======== TEXT

The A-10 Thunderbolt/Warthog: Air Force: "We don't want it" Army: We'll take it

The whole retiring-the-A10 proposal seems nuts to me, but what do I know. A UAV and any F-35s that happen to be around for low, low, level hunt-and-kill? The F-35 for close-in troop support? :confused:

Anyway, is it possible that intra-service budget rivalry has been put aside for the good of the Armed Forces that the Army is talking about taking it over? Are pigs flying? Are their similar cases in US military tech history?

There is speculation that the Army would take the A-10s, but it just isn’t going to happen. The Army is divesting itself of all sorts of stuff – Kiowa Warrior helicopters, tens of thousands of troops, etc – to meet its budget pressures, and the chances of the Army finding a few billion under the seat cushions to take control of A-10s is zero.

However, it is certainly known that weapons systems unwanted by one military service can find their way into other services. For example, the Army decided a few years back that it didn’t really want the C-27 Joint Cargo Aircraft that it had already bought, so they got transferred to the Air Force. Then the Air Force decided they didn’t want the planes either, so most of them are being retired but a few may find their way to the Coast Guard.

Another example is that the Army started buying Joint High Speed Vessels, then it decided it didn’t want to be in the ship business anymore, so they boats were transferred to the Navy.

Both examples happened just within the last few years. I’m sure if you turn back the clock further you could find many more examples.

(Do you notice a pattern of the Army buying stuff that it soon decides that it no longer wants?)

On one hand it’s nuts because the A-10 is very good at air-to-ground combat, which is what we mostly need for up-close engagements. It’s also a cheap aircraft. On the other hand it’s not nuts because they are old, slow, and easily taken out by other aircraft, from what I understand.

But yeah, I think the F-35 is just another gift from US taxpayer to military contractors, generally.

“Gift.” What a lovely way to describe gang rape.

================
======== DATA SECTION

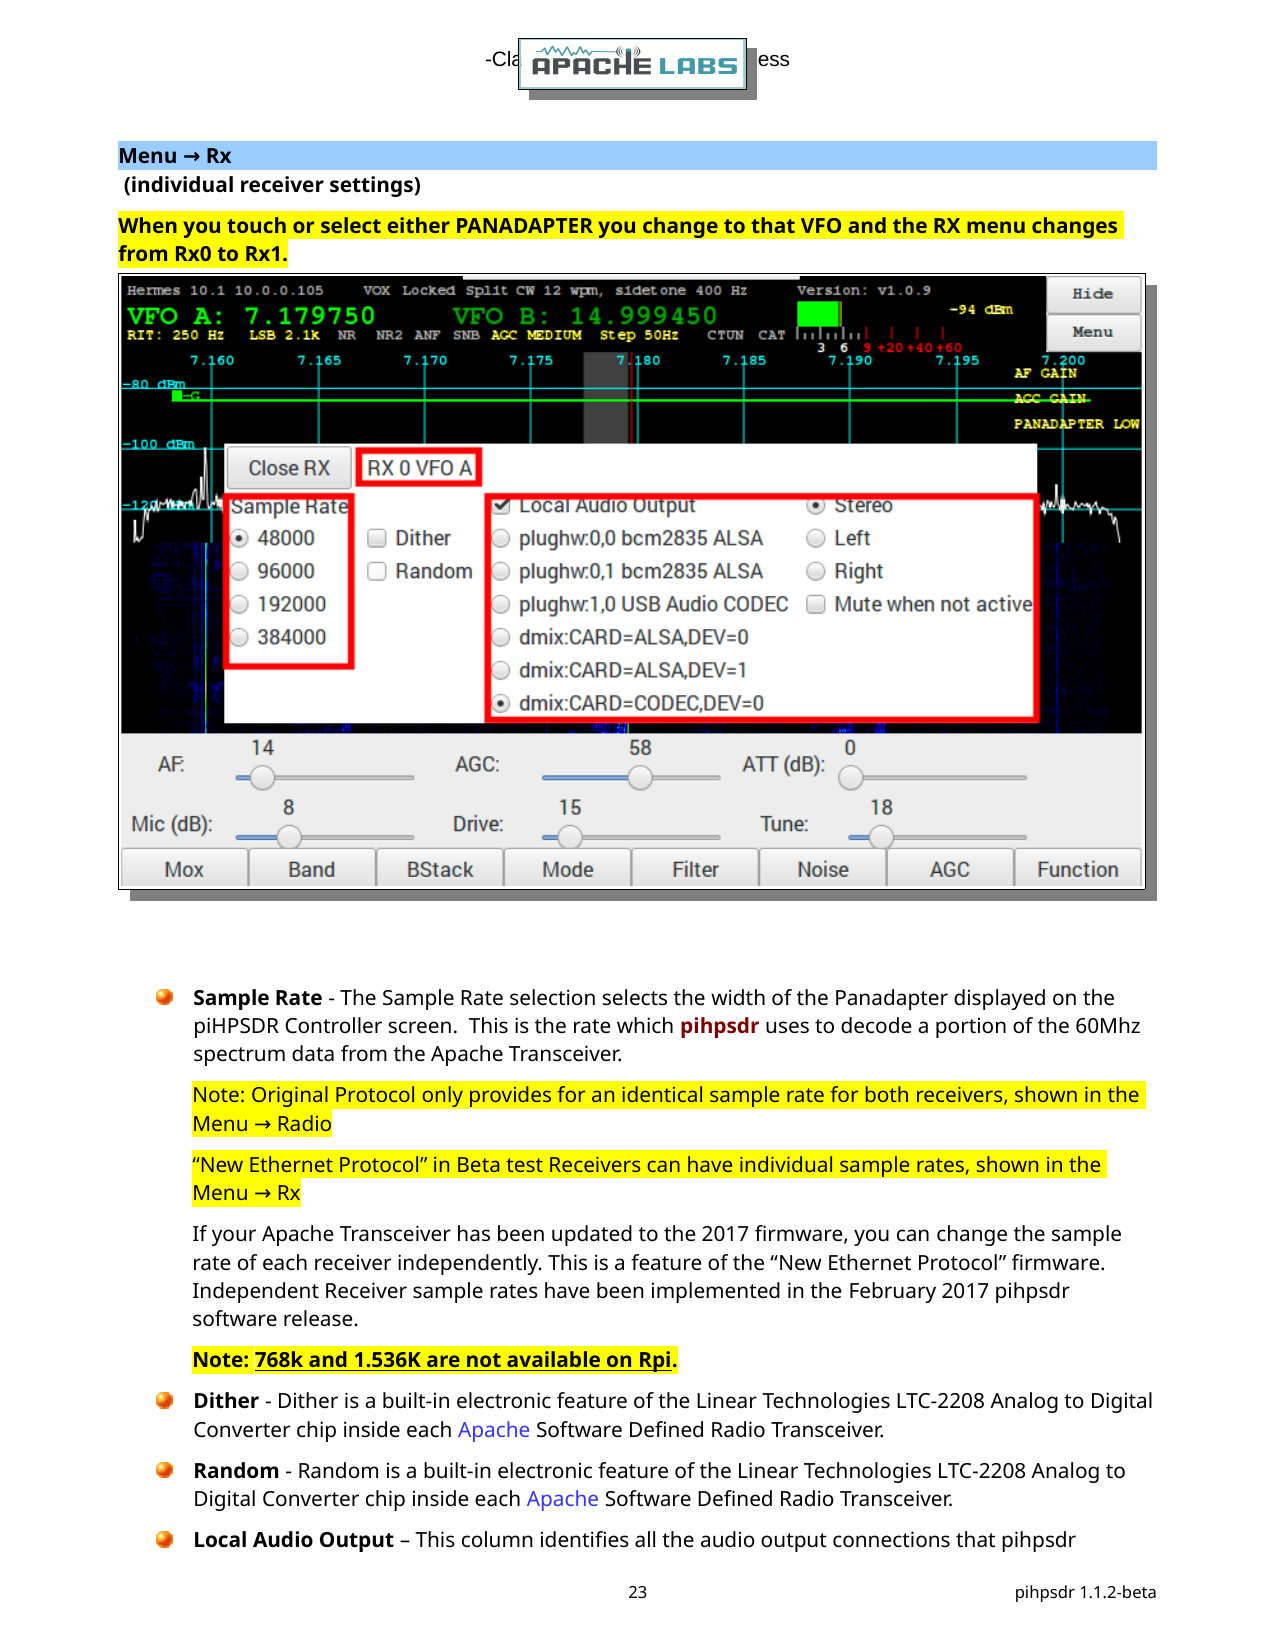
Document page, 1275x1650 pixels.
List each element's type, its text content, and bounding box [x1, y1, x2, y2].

================

> [WORK TO BE COMPLETED]:
Tell whether each statement agrees with the A-10 discussion, giving yes or no along with the exact words from it that settle the point.
1. The Army passed its C-27 Joint Cargo Aircraft on to the Air Force.
2. The Army is giving up Kiowa Warrior helicopters because of budget pressures.
3. One post calls the A-10 an expensive aircraft.
The data that comes after the A-10 discussion isn't needed here.

> [FULL OUTPUT]:
1. Yes: "so they got transferred to the Air Force."
2. Yes: "The Army is divesting itself of all sorts of stuff – Kiowa Warrior helicopters, tens of thousands of troops, etc – to meet its budget pressures"
3. No: "It’s also a cheap aircraft."